**Aufgabe 1**: Schreiben Sie aus dem Wanderbericht alles von „Ich, beim Zusammenpacken“ bis hinunter zu „Anfang der Querfeldeinstrecke.“ ab.
**Aufgabe 2**: Womit vergleicht der Wanderbericht Petras Aussehen wegen der vielen Mückenstiche?
**Aufgabe 3**: Setzen Sie den Wanderbericht vom Tag im Mückenparadies im Anschluss an seinen letzten Satz fort.

Tag 7: Mückenparadies

Gegen sechs wache ich auf und müsste eigentlich dringend pieseln. Doch die Mücken, die vor unseren Zelttüren auf uns lauern, halten mich davon ab. Es sind nicht tausende, millionen oder milliarden. Es sind unweit mehr. Ich weiß nicht, ob die deutsche Sprache dafür überhaupt ein Zahlwort hat. Doch irgendwann geht es nicht mehr und wir müssen ja auch schließlich weiter. Also packen wir uns so weit es geht bereits im Zelt mückendicht ein und öffnen die Reißverschlüsse. Sofort stürzen sie sich ins Zeltinnere. Das kann ja ein gemütliches Frühstück werden.

Schnell ist das Kaffeewasser zubereitet und wir sitzen wieder im Zelt, behalten Jacke und Mückennetz direkt an. Letzteres ist leider nicht dicht genug für diese winzigkleinen Biester. Mich haben sie bisher so gut wie nicht gestochen, dafür aber die arme Petra um so mehr. Sie sieht aus, wie ein Streuselkuchen. Überall, wo die Haut nicht bedeckt ist (Gesicht, Arme, Beine), ist ein Mückenstich neben dem anderen. 

Ich, beim Zusammenpacken von Schlafmatten und -säcken. Die vielen kleinen Punkte sind Mücken.

Ruckzuck sind das Zelt abgebaut und die Rucksäcke gepackt. Weiterhin mit Mückennetz und Jacke wandern wir los. Die zwei Kilometer bis zum Bauernhof Eftestøl sind schnell zurückgelegt, dann geht es durch das Gatter eines Weidezauns und wir haben ein wegloses, langgestrecktes Tal vor uns.

Am Anfang der Querfeldeinstrecke.

Bereits nach wenigen Meter queren wir einen breiten aber niedrigen Fluß. Auf den Steinplatten, über die er fließt, machen wir Halt, waschen uns und putzen unsere Zähne, was wir gestern Abend und nach dem Aufstehen aufgrund der Mücken verschoben haben. Nachdem auch die Wasserflaschen aufgefüllt sind, geht es weiter.

**Vorliegende Daten**:
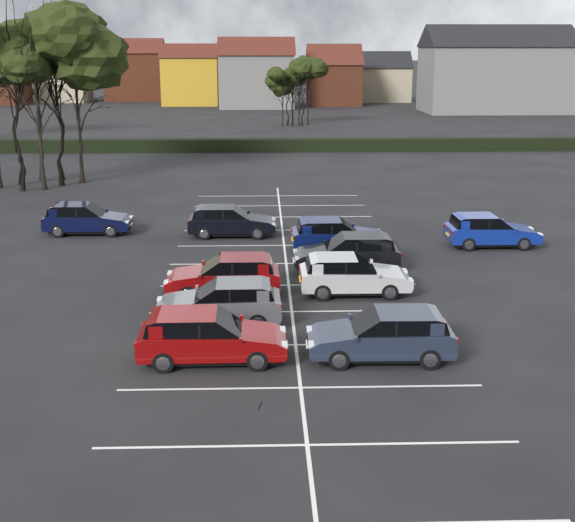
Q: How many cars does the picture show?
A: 10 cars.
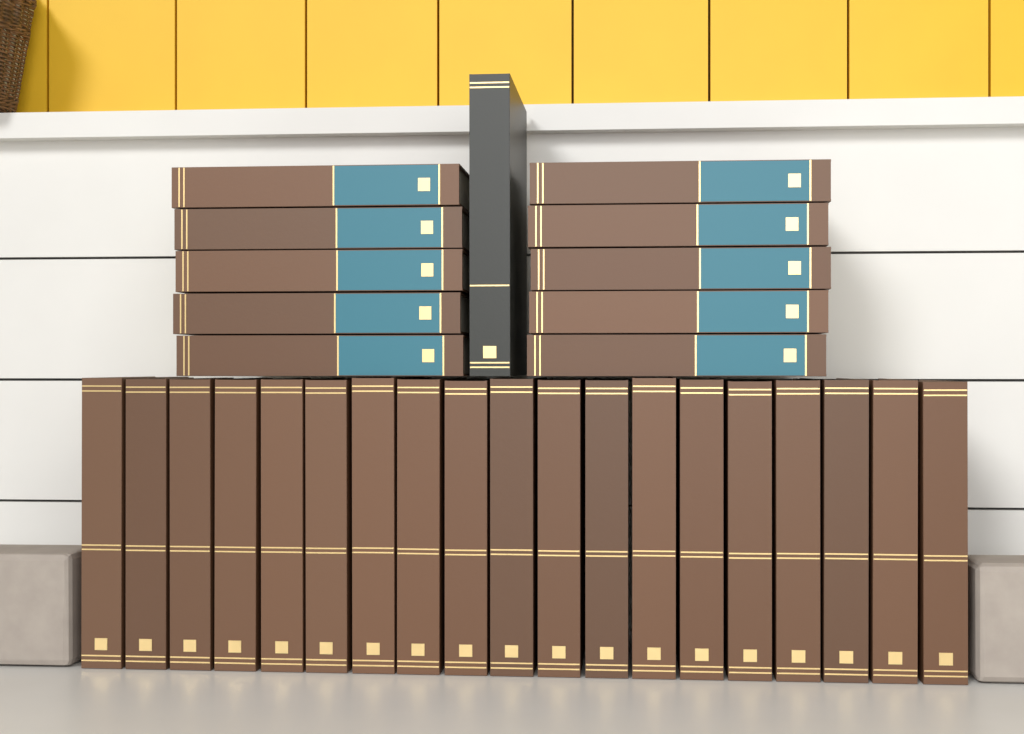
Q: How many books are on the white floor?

**Lösung 1**:
Ich, beim Zusammenpacken von Schlafmatten und -säcken. Die vielen kleinen Punkte sind Mücken.

Ruckzuck sind das Zelt abgebaut und die Rucksäcke gepackt. Weiterhin mit Mückennetz und Jacke wandern wir los. Die zwei Kilometer bis zum Bauernhof Eftestøl sind schnell zurückgelegt, dann geht es durch das Gatter eines Weidezauns und wir haben ein wegloses, langgestrecktes Tal vor uns.

Am Anfang der Querfeldeinstrecke.

**Lösung 2**: Mit einem Streuselkuchen.

**Lösung 3**:
Die Wegfindung ist hier noch recht einfach, wir müssen nur dem breiten Trampelpfad der Kühe folgen. Sie haben mit ihren Hufen den Boden tief aufgewühlt und wir sind froh, dass es die letzten Tage recht trocken war, denn sonst hätten wir hier einen Morastweg vor uns.

Hier müssen wir durch.

Die Landschaft ist toll, und das fast weglose Wandern macht uns Spaß, wenn es auch recht anstrengend ist. Immer wieder müssen wir Tümpel umwandern, durch niedriges Buschwerk stampfen oder über Sumpfwiesen marschieren. Doch wir kommen recht gut voran, auch wenn mein rechtes Bein mir immer noch Probleme bereitet.

Eine leichte Bachquerung.

Nach zwei Stunden sehen wir die riesige Kuhherde, die uns den Weg bereitet hat. Ihr lautes Muhen bleibt aber hinter uns zurück, als wir eine Brücke überqueren. Kurz darauf stehen wir vor einer Hütte im Nirgendwo und legen eine Pause ein, bei der wir uns auf die Eingangsstufen setzen. 

Kurze Rast vor der Hütte.

Doch die Mücken lassen die Pause recht kurz ausfallen und wir stiefeln mit bereits schweren Beinen weiter. Ab hier stoßen wir des öfteren auf Quad-Spuren, denen wir folgen, denn sie weisen ungefähr in unsere Richtung. Aber trotzdem müssen wir uns des mehrmals durch das Unterholz einen Weg bahnen.

Petra bahnt sich ihren Weg.

Am Ende des Tals umrunden wir einen letzten See, dann folgen wir seinem Zufluß bergauf. Immer steiler geht es hinauf, leider ist das Flußtal recht eng, so dass wir uns durch die Bäume und Büsche schlagen müssen. 

Eine Kreuzotter.

Mitten im Anstieg entdecke ich eine Kreuzotter nur einen Meter neben meinem Weg. Und Hinterlassenschaften von Elchen sehr wir mehrmals, nur die Tiere selbst nicht. Die letzten Meter zum Paß hinauf werden noch mal steiler, dann sind wir bereits oben.

Hier haben wir bereits ein paar Höhenmeter geschafft.

In der Zwischenzeit hat es zu Nieseln angefangen, doch wir sind nicht mehr weit von unserem Etappenziel entfernt und recht erledigt, so dass wir den Regenschutz nicht über die Rucksäcke ziehen.

Kurze Erholung im steilen Gelände.

Wir halten uns nach dem Paß rechts auf der Talseite und stoßen schließlich auf einen gut sichtbaren und blau markierten Pfad, dem wir bis zu den verfallenden Grubengebäuden von Knaben folgen.

In Knaben wurde bereits im 19en Jahrhundert Molybdän abgebaut. Für Nazideutschland war das im zweiten Weltkrieg ein wichtiges Erz, da es für die Stahlveredlung benötigt wurde. So gab es angeblich auf Churchills Karte mit den wichtigsten Kriegszielen in Norwegen nur ein Kreuz, nämlich hier in Knaben.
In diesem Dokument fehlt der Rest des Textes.